A judge’s recent dismissal of a lawsuit that 47 school boards from across Louisiana filed against a state retirement system in 2005 is being reviewed to determine “what steps to take next,” the head of the Louisiana School Boards Association said Friday.
The suit arose from a dispute over whether it was the obligation of the state or individual school boards to pay for the employer’s share of contributions to the Louisiana School Employees Retirement System.
The Lafayette School Board is not one of the 47 plaintiffs.
The school boards contend they should not be required to pay their employer’s contributions to the retirement system from funds available to them through the Minimum Foundation Program. The MFP is the annual source of basic aid for public schools and helps fund school operations, teacher salaries and other expenses.
The school boards instead claim the Legislature should make a separate appropriation directly to the retirement system.
State District Judge Kay Bates, of Baton Rouge, noted in a ruling in the case in 2011 that “the amount of MFP funding received by each of the plaintiff school boards has increased every year and the MFP funding has exceeded the full amount of each school board’s obligation for the employer’s contributions to the LSERS retirement system.”
In a final ruling issued April 9, Bates said “it is an undisputed fact that the entire employer’s contribution is fully funded by the Legislature through the MFP.”
“Contrary to the plaintiffs’ contentions that the Legislature has failed to appropriate sufficient funds to pay the employer’s contribution and that these costs must be collected by LSERS directly from the state, LSERS has shown that the Legislature has funded not only the normal costs but also the full employer’s contribution,” the judge stated.
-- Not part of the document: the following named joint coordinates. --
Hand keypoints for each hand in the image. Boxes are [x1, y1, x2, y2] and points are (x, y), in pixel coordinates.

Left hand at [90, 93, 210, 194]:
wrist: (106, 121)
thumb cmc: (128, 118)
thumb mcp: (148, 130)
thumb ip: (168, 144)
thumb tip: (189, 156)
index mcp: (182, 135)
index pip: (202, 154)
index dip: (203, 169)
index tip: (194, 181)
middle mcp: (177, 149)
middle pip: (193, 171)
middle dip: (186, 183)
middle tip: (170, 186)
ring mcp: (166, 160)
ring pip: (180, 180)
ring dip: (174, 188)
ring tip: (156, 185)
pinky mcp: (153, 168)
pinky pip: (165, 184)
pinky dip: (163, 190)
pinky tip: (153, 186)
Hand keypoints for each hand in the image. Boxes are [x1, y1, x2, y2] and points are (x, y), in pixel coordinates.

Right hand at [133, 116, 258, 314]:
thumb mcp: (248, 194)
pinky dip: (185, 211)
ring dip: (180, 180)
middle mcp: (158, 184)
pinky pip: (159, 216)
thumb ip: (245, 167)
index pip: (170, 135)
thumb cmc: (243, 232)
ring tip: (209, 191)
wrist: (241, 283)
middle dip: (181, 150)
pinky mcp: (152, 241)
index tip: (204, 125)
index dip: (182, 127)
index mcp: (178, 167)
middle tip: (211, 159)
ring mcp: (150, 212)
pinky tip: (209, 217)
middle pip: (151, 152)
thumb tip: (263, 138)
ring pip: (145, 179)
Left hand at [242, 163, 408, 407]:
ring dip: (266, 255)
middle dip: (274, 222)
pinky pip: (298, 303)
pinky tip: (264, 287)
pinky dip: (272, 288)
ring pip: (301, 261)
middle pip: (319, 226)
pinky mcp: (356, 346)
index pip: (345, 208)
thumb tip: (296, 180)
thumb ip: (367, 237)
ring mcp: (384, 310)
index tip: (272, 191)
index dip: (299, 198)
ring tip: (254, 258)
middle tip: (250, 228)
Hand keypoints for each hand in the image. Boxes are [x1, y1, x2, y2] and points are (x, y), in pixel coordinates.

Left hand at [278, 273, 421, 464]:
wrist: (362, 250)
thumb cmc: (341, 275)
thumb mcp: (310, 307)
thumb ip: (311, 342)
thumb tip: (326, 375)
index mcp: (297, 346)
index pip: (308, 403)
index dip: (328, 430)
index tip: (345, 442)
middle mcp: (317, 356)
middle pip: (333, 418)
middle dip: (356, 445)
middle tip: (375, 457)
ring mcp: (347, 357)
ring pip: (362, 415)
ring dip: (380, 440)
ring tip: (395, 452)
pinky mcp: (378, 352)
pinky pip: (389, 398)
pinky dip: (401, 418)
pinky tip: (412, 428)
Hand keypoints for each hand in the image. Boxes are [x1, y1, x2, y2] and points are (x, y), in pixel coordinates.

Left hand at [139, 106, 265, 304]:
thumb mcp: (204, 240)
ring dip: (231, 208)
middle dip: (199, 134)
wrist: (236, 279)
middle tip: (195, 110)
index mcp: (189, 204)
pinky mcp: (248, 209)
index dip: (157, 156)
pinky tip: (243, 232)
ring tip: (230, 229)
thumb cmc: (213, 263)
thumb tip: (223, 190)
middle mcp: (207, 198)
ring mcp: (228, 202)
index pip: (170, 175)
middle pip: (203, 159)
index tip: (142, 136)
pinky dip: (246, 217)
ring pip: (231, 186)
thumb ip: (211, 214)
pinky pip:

Charles Bujol, executive director of LSERS, said Friday the retirement system “is pleased with Judge Bates’ well-reasoned ruling.”
Scott Richard, executive director of the Louisiana School Boards Association, said it is important that the court acknowledged it was the state’s constitutional responsibility to provide for the employer’s portion of retirement contributions.
“However, at issue is the court concluding that the MFP — the state’s minimum foundation school funding program designed to fund public education for students in Louisiana — actually captures that specific dollar amount for each school board,” Richard said. “This only adds to the growing list of unfunded mandates that school boards are grappling with in today’s tough economic climate.
“LSBA will be working closely with legal counsel and the participating school systems as we prepare to move to the next level of litigation regarding this matter,” he added.
A $3.5 billion MFP proposal for the 2013-14 school year was approved March 8 by the state Board of Elementary and Secondary Education. The plan will be reviewed by the Legislature during its 2013 session that began April 8.